While doing more research on this topic, I also found this Business Week article from 2006. It talks about some more of the rules you must adhere to:
The biggest risk is "self-dealing," meaning that you've effectively used these tax-deferred funds for current use. Say you take $100,000 from your $1 million IRA to buy property on which you hunt and fish. If the Internal Revenue Service finds out about your personal use of the land, the entire $1 million could be considered distributed, and all the money subject to income tax and withdrawal penalties for account owners younger than 59 1/2. Slott says you shouldn't even let family members use the property, or any other asset in a self-directed IRA. The IRS may decide that there is a benefit to you.
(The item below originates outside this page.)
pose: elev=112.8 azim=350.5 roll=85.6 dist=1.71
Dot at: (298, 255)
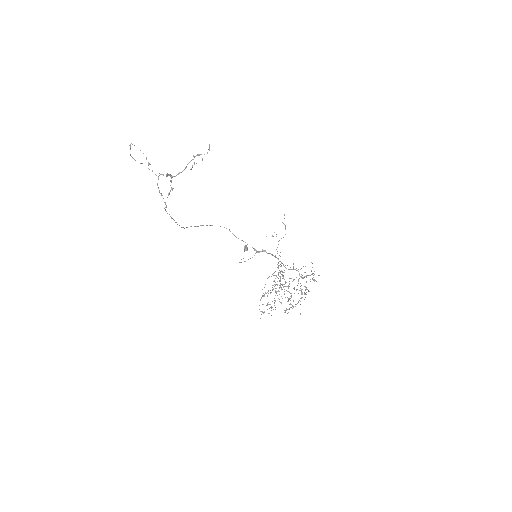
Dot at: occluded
I checked out the site of one of the companies that will help you set up a self-directed IRA, Guidant Financial Group. They offer a number of webinars which I might check out if I have time. Another site to explore is

Yet another resource I've been reviewing is IRS Publication 590 (The IRS publications are excellent resources). According to the publication, there are penalties and taxes for investing in collectibles, borrowing money from an IRA, selling property to an IRA. in a prohibited transaction, that person may be liable for receiving unreasonable compensation for managing the IRA, using the IRA as security for a loan or buying property for personal use (present or future) an IRA with IRA funds. It's a good idea to be familiar with this publication.